Es sintomático que las fuerzas antisistema (no sólo las de extrema derecha, en este caso también los ecologistas) sean las únicas capaces en la actualidad de hacer lo que se llamaba "política de calle". Disminuidos o extinguidos los comunistas, aburguesados los socialistas, sectorializados los radicales, es la ultraderecha la que en muchos países protagoniza los mítines masivos, la pegada de carteles o, su presencia en asociaciones intermedias, robando los instrumentos de trabajo a la izquierda clásica. En cada país de los citados hay variaciones sobre esta realidad y las dificultades internas hegemonizan las batallas políticas y electorales; la construcción europea -la célebre convergencia, tan importante- corre el riesgo de convertirse sólo en una superestructura, como si sus consecuencias no afectasen a todo lo que está sucediendo y a la vida cotidiana.
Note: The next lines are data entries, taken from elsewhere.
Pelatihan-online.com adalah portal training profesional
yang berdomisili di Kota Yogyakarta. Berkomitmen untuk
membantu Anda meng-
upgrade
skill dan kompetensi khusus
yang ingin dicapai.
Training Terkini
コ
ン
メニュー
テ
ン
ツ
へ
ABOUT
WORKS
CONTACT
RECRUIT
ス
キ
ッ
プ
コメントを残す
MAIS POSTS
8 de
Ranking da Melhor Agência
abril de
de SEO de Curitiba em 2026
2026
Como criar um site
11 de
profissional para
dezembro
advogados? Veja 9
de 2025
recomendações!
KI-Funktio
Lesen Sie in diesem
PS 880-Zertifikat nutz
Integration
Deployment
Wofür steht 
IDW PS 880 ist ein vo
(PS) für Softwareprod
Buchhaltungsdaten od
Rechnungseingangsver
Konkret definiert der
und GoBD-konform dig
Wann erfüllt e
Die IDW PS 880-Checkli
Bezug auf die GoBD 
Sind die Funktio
Por todo esto era tan significativo el sondeo publicado en EL PAÍS hace dos domingos, en el que se describía el tono vital de la sociedad española justamente ahora, en el inicio de este año-símbolo que es 1992. Hay una cierta analogía entre la "sinistrosis" francesa que ha conducido a Le Pen a una posición que no tuvo nunca el fascismo desde hace casi medio siglo, y el pesimismo que denotan los españoles en esa encuesta: insatisfacción e irritación desconocida desde hace una década, en plena transición; cristalización de una atmósfera política general nueva, a partir de la acumulación de frustraciones sectoriales con el funcionamiento de los servicios públicos, el coste de la vida, la presión fiscal y los escándalos financieros; extensión de estos fenómenos en proporción mayoritaria en las grandes ciudades; deterioro en la imagen ciudadana de la gestión de los recursos públicos; incremento de la proporción de quienes piensan que se despilfarra o se "tira por la ventana" una gran parte del dinero público, y de quienes consideran que la que reciben del Estado en servicios es menos de lo que pagan en impuestos; creencia de una buena parte de los encuestados de que hoy existe más corrupción que en la España de Franco; etcétera.
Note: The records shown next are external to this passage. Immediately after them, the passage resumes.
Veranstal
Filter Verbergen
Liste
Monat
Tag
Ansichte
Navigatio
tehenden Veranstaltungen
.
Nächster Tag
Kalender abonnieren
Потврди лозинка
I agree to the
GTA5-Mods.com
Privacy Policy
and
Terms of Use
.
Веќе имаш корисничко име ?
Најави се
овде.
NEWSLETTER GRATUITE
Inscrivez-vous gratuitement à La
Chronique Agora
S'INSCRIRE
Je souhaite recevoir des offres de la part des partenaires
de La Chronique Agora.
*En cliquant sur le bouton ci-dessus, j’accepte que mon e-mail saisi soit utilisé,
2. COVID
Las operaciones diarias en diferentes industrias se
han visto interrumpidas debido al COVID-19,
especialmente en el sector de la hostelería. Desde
Siempre existe el peligro de que lo urgente desplace a lo importante y la tentación de devaluar a nivel de anécdota los barómetros sociales como el citado, cuando la tendencia del voto permanece a corto plazo. No dar respuesta a estos problemas propios de la era de la complejidad implica empecinamiento, prepotencia, miopía. Y en definitiva, una especie de suicidio político que comparten los Gobiernos y las oposiciones; cuando las crisis avanzan, lo estamos viendo, las preferencias se desplazan desde la izquierda hacia la extrema derecha, no hacia la derecha democrática. Y cuando la extrema derecha crece, es que la sociedad está enferma. El fascismo no tiene hoy la faz de las camisas pardas, sino de la apatía, el desinterés, la distancia entre los intereses de los ciudadanos y de los políticos, el ensimismamiento que conduce al despotismo ilustrado, la oposición a todo sin alternativas viables. Y del travestismo y la demagogia: "Cómo no admirarse", ha escrito Rubert de Ventós, "de que la derecha y la izquierda parezcan buscar cada una el sitio del cual partía la otra: que el socialismo esté descubriendo a Stuart Mill mientras el liberalismo se está haciendo doctrinario, que la derecha se vuelva internacionalista cuando la izquierda se convierte a la defensa de los intereses regionales, de los puestos de trabajo nacionales del capital local".

Urge regenerar el sistema y sus protagonistas. Las fuerzas democráticas necesitan, tras los cambios que ha habido en el planeta, volver a tener -cada una de ellas- su particular Bad Godesberg para que de nuevo haya referencias ideológicas claras y alternativas que nos alejen del totalitarismo. Si las tendencias crecientes en Europa se consolidan volveremos a vivir el tiempo del menosprecio, como denominó Malraux al que propició el fascismo.